Published 9:02 am Tuesday, October 26, 2021

DOWAGIAC — A new, local nonprofit is preparing for its first-ever fundraiser.

MI Life in Numbers — a nonprofit organization created by Dowagiac resident Heather Olson to support and empower people living with type one diabetes — is hosting its first silent auction from 4 to 7 p.m. Saturday, Nov. 6 at the Elk’s Lodge, 300 Riverside Dr., Dowagiac.

“I was talking with the board of directors this summer, and we decided that we needed to do something to raise funds and also spread awareness in the community,” Olson said. “Something to get people to come out and see us, meet us and talk about our programs and different things we’re doing, and how to get involved.”

Tickets cost $20 in advance by calling Olson at (269) 357-9361 to purchase via credit card or at the door, with proceeds going toward funding counseling and future programming.

A graduate of Dowagiac Union High School, Olson attended Grand Valley State University in Allendale, Michigan where she graduated with a bachelor’s of science degree in health communication and also nonprofit administration. After returning home to Dowagiac, Olson — who was diagnosed with type one diabetes at the age of seven — wanted to use her newly-obtained skills to give back to the community by starting a nonprofit geared toward helping people in southwest Michigan living with the disease.

According to Olson, the name MI Life in Numbers was inspired by the daily diabetic task of monitoring blood sugar and counting carbohydrates each meal. The organization offers services including advocate programs, counseling services, empowerment groups and more.

“We’ll also have different meet-ups just to get people involved,” she said. “So, [we will be] doing a healthy cooking class, having a pizza party or doing a painting and canvas to get diabetics together from this area and be like, hey, like ‘we’re living with it too. We’re all normal, you can live your normal life.’”

Olson hopes her nonprofit not only helps those diagnosed with diabetes but their families as well.

“It’s so hard on a family when you get diagnosed,” she said. “I was seven, and so it changed my life, but it also changed their life because they have to help manage everything and make sure I’m doing it correctly and whatnot. That’s why I want to help not only kid and teenagers but also their parents. Because I know my mom was like ‘I would love it if something like this were around when you were diagnosed’. My parents are my inspiration to do it, because when you’re little, it’s just hard on everyone regardless of your age because it changes your life.”

In addition to her nonprofit work, Olson is also an assistant coach with the Dowagiac volleyball team. While balancing nonprofit work and coaching is no easy task, Olson has enjoyed every step of the process.
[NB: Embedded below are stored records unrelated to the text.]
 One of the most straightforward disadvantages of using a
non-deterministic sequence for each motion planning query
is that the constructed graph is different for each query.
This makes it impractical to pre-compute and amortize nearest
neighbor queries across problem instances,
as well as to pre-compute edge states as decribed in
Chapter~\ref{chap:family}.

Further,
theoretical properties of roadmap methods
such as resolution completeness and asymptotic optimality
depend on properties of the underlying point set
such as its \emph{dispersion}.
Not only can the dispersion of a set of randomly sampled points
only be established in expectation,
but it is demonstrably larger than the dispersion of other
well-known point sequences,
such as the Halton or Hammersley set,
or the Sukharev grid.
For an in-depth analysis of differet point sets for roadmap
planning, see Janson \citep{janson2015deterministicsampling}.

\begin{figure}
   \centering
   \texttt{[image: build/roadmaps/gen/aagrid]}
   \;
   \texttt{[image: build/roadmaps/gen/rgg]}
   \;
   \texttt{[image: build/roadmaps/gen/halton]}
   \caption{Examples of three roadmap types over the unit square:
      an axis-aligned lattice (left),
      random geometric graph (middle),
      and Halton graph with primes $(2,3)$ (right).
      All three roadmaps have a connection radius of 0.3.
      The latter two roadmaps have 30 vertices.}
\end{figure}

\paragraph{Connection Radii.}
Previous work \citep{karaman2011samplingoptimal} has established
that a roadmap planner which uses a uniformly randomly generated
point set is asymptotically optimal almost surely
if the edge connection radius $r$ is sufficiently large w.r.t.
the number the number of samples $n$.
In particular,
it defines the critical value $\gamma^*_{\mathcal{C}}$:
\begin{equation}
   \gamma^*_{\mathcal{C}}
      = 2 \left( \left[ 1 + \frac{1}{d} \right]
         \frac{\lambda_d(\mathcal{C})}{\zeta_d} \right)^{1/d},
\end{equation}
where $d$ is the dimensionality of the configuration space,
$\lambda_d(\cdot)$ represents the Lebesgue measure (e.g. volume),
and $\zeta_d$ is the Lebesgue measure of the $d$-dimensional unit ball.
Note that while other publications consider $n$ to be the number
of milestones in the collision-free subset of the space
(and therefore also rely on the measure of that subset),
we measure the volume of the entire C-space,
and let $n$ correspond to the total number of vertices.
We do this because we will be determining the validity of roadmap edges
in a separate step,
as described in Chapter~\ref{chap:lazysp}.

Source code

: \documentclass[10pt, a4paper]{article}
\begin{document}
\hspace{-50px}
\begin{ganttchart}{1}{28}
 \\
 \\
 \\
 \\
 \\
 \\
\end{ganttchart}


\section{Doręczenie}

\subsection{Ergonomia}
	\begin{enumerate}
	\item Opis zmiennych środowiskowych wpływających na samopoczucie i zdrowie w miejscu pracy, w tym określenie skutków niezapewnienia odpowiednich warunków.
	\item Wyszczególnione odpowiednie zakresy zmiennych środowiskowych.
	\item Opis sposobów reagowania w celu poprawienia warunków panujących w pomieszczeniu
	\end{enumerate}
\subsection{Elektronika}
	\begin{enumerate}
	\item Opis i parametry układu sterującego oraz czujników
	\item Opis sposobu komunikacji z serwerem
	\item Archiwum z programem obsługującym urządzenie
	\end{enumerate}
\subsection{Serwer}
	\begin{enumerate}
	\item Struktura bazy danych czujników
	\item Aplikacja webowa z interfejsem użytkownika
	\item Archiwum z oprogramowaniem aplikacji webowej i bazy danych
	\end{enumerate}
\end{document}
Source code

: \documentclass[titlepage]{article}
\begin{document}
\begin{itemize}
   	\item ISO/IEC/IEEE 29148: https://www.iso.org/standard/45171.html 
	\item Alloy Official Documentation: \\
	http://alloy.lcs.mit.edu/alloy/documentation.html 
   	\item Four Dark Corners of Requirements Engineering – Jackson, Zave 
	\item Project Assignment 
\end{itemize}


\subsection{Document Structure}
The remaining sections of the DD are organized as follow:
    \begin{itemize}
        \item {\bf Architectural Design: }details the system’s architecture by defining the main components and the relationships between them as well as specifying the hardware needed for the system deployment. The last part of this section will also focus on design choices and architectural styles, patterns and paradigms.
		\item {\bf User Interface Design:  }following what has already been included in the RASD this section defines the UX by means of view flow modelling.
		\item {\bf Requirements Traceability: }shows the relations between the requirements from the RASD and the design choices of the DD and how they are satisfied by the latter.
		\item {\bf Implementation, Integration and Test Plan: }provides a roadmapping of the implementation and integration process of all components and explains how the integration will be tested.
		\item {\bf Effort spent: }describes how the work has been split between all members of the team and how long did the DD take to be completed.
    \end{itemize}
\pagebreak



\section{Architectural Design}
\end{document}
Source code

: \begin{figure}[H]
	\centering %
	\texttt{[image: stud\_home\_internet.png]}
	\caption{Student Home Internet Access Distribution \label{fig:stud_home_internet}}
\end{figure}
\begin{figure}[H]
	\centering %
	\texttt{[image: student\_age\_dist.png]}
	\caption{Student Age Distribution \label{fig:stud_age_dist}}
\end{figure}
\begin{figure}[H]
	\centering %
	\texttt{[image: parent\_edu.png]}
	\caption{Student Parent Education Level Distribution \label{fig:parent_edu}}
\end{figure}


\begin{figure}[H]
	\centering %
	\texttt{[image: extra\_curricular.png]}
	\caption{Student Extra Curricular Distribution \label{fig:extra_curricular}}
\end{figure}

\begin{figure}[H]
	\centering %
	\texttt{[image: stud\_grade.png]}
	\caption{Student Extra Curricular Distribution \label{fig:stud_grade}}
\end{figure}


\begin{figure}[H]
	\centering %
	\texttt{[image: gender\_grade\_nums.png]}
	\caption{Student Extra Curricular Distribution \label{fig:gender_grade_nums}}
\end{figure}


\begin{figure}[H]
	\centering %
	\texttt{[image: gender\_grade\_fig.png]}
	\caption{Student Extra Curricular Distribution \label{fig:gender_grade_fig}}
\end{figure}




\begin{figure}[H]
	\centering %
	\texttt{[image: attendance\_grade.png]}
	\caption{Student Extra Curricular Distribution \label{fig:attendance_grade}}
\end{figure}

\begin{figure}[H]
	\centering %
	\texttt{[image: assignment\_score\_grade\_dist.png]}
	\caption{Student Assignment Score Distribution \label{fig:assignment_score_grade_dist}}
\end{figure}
“There’s a lot of stuff to learn, but it’s also very interesting to know how nonprofits work,” she said. I’m also super excited because there are different parts of it, like grant writing, that I’ll get into. I just feel like it’s been very eye-opening and like to think that this was my dream in college and now I’m like living it out is really cool and it’s super rewarding because I’m helping other people. Even at my volleyball games, I’ll see a girl and I’ll be like, ‘hey, here’s my nonprofit,’ and so I’m slowly touching each person’s life.”
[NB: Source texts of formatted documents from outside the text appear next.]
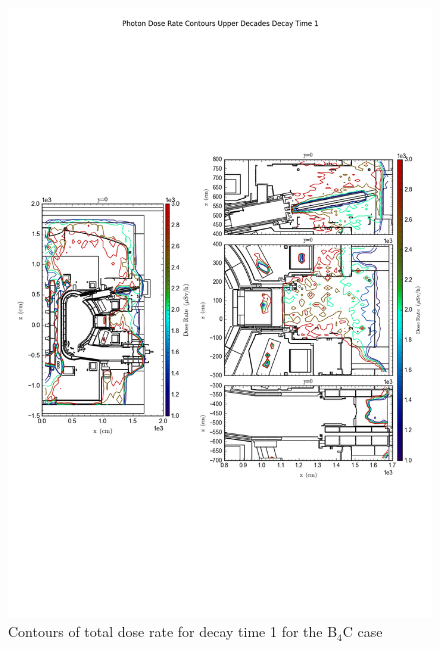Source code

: \documentclass[12pt]{article}
\begin{document}
\begin{figure}[ht!]
\centering
\includegraphics[trim={0cm 8cm, 0cm 8cm},clip,scale=0.6]{../plots/final_model_with_b4c/Photon_Dose_Rate_Contours_Upper_Decades_Decay_Time_1.png}
\caption{Contours of total dose rate for decay time 1 for the B$_4$C case}
\label{fig:photons_dc1_b4c_contours}
\end{figure}
\newpage
\clearpage
\end{document}
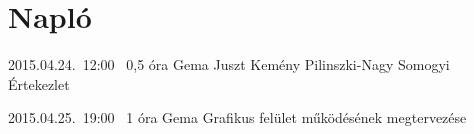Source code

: %
\section{Napló}

\begin{naplo}

\bejegyzes
{2015.04.24.~12:00~} %
{0,5 óra} %
{Gema\newline
Juszt\newline
Kemény\newline
Pilinszki-Nagy\newline
Somogyi} %
{Értekezlet} %

\bejegyzes
{2015.04.25.~19:00~}
{1 óra}
{Gema}
{Grafikus felület működésének megtervezése}



\end{naplo}

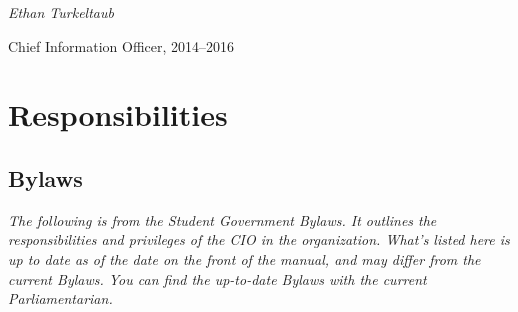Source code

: \documentclass[11pt]{report}
\begin{document}
	\begin{flushright}
		\textit{Ethan Turkeltaub}
		
		Chief Information Officer, 2014--2016
	\end{flushright}

	

\chapter{Responsibilities}
	\section{Bylaws}
		\textit{The following is from the Student Government Bylaws. It outlines the responsibilities and privileges of the CIO in the organization. What's listed here is up to date as of the date on the front of the manual, and may differ from the current Bylaws. You can find the up-to-date Bylaws with the current Parliamentarian.}
	
\end{document}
Olson thanked her friends, family and everyone who has supported her throughout the process and said the responses she has received from the community have been positive.

“It’s been really great,” she said. “I think a lot of people are coming together. I just went to a couple of businesses yesterday, and one lady was like ‘oh look, here’s my pump. I’ve seen your posts and everything,’ so everyone is really excited, and I hope that it grows and we get more people involved because I think it’s really great to give back, and then get those people involved and make them feel like they’re not alone in fighting diabetes.”